D-pa to je do sra-ia.Chyba nie???A jak do cego innego to je chory i lecyć takiego!
dokladnie to tylko ich sprawa jak kochaja
Choroba?? Jestem przekonana, że homoseksualista o słabej psychice owszem w chorobę może popaść, ale pod wpływem antygejowskich zachowań i ogólnego potępienia. Mnie również nie sprawia frajdy patrzenie na dwóch obściskujących, czy całujących się ostentacyjnie mężczyzn, ale heteroseksualne pary również czasami są odrażające w swych publicznych czułościach.

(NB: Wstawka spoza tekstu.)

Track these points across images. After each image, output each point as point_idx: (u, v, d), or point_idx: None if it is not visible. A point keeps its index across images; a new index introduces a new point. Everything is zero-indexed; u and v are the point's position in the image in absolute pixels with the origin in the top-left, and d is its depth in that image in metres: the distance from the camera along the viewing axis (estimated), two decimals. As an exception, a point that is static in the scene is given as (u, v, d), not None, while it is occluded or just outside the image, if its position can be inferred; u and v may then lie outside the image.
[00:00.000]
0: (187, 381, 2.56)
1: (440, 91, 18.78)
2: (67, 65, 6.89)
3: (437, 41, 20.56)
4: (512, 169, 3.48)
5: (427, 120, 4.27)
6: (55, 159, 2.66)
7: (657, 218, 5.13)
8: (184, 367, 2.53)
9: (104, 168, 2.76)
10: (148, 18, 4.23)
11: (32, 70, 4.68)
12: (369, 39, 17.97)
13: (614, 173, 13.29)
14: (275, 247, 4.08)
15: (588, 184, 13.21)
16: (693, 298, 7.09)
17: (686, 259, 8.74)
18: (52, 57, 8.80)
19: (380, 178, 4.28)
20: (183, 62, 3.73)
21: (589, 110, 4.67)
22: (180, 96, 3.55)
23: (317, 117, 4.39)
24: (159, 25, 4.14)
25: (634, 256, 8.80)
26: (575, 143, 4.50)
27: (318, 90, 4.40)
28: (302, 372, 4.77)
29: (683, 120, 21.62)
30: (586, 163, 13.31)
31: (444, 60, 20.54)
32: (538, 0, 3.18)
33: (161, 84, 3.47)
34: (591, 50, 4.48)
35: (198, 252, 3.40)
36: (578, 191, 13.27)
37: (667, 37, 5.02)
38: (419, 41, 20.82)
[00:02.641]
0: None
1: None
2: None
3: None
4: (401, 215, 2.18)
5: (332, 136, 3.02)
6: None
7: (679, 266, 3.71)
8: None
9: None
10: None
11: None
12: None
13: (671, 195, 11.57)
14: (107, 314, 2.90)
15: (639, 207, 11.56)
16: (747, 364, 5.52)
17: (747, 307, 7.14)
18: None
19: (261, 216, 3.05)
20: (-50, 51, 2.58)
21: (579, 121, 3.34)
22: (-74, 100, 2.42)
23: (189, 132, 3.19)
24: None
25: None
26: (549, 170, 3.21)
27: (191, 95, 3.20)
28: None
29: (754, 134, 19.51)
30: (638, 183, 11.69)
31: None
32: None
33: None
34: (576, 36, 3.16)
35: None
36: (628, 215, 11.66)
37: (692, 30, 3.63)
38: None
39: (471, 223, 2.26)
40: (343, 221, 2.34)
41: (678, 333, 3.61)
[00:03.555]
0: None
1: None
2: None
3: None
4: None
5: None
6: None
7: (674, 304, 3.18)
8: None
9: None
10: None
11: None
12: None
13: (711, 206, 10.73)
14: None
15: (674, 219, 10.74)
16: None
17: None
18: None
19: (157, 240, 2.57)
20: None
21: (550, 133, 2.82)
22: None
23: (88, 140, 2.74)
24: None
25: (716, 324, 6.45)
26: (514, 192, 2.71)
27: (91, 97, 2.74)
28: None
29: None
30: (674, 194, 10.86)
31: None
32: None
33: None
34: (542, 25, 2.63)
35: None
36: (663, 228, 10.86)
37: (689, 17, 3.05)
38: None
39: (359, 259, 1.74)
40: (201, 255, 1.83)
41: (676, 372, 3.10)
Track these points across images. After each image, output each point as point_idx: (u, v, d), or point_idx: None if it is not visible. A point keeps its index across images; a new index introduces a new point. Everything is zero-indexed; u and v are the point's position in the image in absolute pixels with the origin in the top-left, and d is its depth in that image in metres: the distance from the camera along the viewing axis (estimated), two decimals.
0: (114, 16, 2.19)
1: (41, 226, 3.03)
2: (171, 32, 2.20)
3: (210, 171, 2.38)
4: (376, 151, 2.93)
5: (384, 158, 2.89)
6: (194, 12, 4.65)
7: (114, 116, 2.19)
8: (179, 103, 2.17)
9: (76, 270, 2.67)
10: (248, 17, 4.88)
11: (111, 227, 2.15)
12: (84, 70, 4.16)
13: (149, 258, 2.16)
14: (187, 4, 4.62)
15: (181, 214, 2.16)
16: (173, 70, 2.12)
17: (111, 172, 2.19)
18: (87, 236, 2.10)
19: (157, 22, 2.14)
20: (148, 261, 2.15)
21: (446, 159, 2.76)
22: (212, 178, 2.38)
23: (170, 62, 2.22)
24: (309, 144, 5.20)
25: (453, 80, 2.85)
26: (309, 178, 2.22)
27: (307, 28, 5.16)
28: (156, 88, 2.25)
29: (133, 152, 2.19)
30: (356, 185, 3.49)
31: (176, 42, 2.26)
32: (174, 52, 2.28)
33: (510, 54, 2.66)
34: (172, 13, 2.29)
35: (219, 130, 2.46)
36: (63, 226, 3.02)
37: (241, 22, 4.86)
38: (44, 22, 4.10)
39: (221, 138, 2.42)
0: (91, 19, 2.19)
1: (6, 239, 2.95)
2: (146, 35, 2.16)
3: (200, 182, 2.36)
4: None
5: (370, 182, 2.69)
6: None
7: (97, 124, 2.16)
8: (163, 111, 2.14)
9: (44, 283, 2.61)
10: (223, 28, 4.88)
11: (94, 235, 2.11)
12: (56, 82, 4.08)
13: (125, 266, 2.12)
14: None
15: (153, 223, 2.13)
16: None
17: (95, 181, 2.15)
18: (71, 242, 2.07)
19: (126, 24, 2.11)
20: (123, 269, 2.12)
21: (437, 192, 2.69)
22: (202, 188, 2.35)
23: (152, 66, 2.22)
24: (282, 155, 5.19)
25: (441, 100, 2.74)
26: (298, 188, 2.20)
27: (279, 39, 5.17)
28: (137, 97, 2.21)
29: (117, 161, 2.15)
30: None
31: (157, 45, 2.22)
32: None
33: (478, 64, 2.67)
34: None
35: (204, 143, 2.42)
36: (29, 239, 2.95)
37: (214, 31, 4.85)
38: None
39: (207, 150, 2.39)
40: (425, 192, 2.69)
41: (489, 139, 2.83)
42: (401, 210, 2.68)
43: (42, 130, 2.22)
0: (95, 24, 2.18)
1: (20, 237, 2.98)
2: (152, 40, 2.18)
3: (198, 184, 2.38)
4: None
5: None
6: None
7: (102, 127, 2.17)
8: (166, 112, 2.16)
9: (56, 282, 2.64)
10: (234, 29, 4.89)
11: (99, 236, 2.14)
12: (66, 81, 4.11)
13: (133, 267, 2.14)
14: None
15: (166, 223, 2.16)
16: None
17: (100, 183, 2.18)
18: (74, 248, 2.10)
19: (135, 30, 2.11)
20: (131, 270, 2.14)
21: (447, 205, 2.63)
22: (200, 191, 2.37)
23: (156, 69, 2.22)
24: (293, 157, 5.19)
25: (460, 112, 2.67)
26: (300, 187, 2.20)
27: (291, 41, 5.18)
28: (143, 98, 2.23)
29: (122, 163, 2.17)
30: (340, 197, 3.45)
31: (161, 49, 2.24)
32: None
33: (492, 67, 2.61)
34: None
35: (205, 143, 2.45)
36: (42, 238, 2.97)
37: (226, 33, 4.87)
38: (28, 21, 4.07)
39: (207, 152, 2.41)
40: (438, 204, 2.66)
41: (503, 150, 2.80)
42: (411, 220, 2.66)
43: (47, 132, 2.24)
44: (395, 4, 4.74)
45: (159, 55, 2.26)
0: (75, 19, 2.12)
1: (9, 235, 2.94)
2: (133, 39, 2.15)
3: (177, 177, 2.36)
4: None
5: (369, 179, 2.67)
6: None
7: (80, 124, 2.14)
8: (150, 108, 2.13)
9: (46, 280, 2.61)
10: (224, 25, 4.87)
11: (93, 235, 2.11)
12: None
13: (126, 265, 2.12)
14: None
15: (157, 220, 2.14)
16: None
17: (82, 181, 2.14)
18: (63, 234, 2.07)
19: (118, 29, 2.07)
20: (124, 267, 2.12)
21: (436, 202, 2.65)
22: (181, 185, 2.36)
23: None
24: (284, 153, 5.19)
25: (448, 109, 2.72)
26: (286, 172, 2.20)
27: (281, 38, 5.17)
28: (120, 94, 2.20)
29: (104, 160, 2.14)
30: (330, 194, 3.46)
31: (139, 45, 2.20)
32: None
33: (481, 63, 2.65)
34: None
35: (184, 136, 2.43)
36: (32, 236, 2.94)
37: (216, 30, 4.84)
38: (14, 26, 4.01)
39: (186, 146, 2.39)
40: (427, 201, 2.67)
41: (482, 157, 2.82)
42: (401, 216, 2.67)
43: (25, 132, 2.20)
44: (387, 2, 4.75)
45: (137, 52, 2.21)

Opinia, że to taka dewiacja i ktoś nagle postanawia zostać gejem jest trudna do przyjęcia dla mnie, chociażby z tego powodu, że wiedząc z jakim potępieniem jawny homoseksualista się spotka i z jakimi szykanami, myślę, że dla swojego widzimisię człowiek taki nie narażałby się na te wszystkie nieprzyjemności. Przecież Ci ludzie niejednokrotnie przechodzą wewnętrzne tragedie - odrzucenie przez rodzinę, znajomych, środowisko szkolne, znajomych w pracy wewnętrzną walkę "co ze mną jest nie tak"... warto dla dewiacji? - nie sądzę.
Ja podchodzę do tego w ten sposób, że trzeba im pozwolić żyć, tak jak podpowiada im natura. Kategorycznie jednak jestem PRZECIWKO ADOPCJI przez pary homoseksualne potomstwa, ponieważ dziecko do prawidłowego rozwoju psychicznego potrzebuje relacji i wzorców, których taka para mu po prostu nie zapewni.
normalna rzecz...mam przyjaciół hetero,bi,homo...bądźmy otwarci i nauczmy się dostrzegać w ludziach to,co NA PRAWDĘ jest ważne.
To jak się kochamy i z kim nie stanowi o naszej wartości lub jej braku, jeśli nikomu nie dzieje się krzywda,nie ma o czym dyskutować.
Co do adopcji...tutaj trzeba się poważniej zastanowić,zważyć na to,że geje funkcjonują zazwyczaj trochę inaczej niż parki hetero,jeśli jednak przeszliby przez cały proces kwalifikacyjny pozwalający na adopcję..hmm....nie zapominajmy,że bycie hetero nie jest równoznaczne z byciem dobrym rodzicem.